● **Passage provided**
{serverload}

Description

serverload prints the host machine current system load average - the one-minute figure the operating system reports (the same number shown as the first value by the Unix uptime and top tools). It is roughly how many processes were running or waiting to run on the CPU, averaged over the last minute, so a value near the number of CPU cores means the machine is busy but keeping up, and a much larger value means it is overloaded. The command takes no parameters and reads nothing from the database; it just asks the server for that single number and returns it as text. The result is never cached and is recomputed on every request, so it changes from one page render to the next and differs from server to server. On a platform that does not report a load average it returns 0. Use it only for diagnostics or an admin status page, never as the value of a test, because it is non-deterministic by nature.

Examples

virtual{serverload}
Expected(a number such as 0.42 - the live 1-minute load; differs every render and per server)
Actual0.69
Prints the host one-minute system load average as a plain number. The value is live and changes on every render, so this is a virtual (illustrative) example, not an asserted test.
virtualServer load: {serverload}
Expected(Server load: 0.42 - with the live number filled in)

● **Work instruction A**
List every distinct number written in digits in the serverload documentation.
● **Work instruction B**
Resume the serverload documentation, starting right after its final line.
The lines that come next play no part in the work on the serverload documentation.

● **Dataset excerpts**
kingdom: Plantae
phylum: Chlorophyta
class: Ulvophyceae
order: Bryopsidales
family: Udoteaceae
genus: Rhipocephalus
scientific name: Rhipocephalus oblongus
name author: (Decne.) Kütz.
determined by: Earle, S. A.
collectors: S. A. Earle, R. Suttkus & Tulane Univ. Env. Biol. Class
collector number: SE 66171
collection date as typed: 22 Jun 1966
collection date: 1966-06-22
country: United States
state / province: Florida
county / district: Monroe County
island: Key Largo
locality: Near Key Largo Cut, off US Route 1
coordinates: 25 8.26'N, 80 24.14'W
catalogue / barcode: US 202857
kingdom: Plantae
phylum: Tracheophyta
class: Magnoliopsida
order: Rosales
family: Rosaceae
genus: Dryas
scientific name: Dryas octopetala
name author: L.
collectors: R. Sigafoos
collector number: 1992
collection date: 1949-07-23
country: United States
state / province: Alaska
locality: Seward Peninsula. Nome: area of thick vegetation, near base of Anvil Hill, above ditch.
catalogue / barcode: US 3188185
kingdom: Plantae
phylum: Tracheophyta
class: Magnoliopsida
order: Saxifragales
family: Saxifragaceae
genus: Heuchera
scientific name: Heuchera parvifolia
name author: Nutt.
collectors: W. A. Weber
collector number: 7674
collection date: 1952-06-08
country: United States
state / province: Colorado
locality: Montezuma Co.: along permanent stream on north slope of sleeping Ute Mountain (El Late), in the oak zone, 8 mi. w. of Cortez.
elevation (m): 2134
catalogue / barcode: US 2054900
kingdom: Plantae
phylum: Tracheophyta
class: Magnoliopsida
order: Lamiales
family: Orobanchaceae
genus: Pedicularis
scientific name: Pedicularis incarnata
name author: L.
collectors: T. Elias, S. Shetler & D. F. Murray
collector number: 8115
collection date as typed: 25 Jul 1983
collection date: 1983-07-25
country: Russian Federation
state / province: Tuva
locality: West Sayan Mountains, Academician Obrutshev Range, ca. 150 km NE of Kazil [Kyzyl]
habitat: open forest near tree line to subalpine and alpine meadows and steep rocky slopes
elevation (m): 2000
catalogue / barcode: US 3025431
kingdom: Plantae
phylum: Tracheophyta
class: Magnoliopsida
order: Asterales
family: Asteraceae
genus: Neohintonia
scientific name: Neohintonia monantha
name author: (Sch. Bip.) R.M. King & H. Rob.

● **Expected answer A**
0.42, 0.69, 1, 0

● **Expected answer B**
ActualServer load: 0.69
serverload drops straight into surrounding text - useful on an admin status or health page.
virtual{math:{serverload}:1}
Expected(0.4 - the live load rounded to one decimal)
Actual0.7
The raw value can carry many decimals. Wrap it in math with a decimals argument of 1 to show a tidy one-decimal figure.
virtual{math:{serverload}/4*100:0}%
Expected(11% - the live load divided by 4 cores, as a whole-number percent)
Actual17%
Divide by the core count (4 here) and scale to a percentage to gauge how saturated the CPUs are. A result near 100 percent means the machine is fully loaded.
virtual{if:{serverload}:gt:2:HIGH:OK}
Expected(OK when the live load is at or below 2, HIGH when it is above 2)
ActualOK
Feed the load into if with the gt operator to branch on a threshold: print HIGH when the one-minute load is above 2, otherwise OK.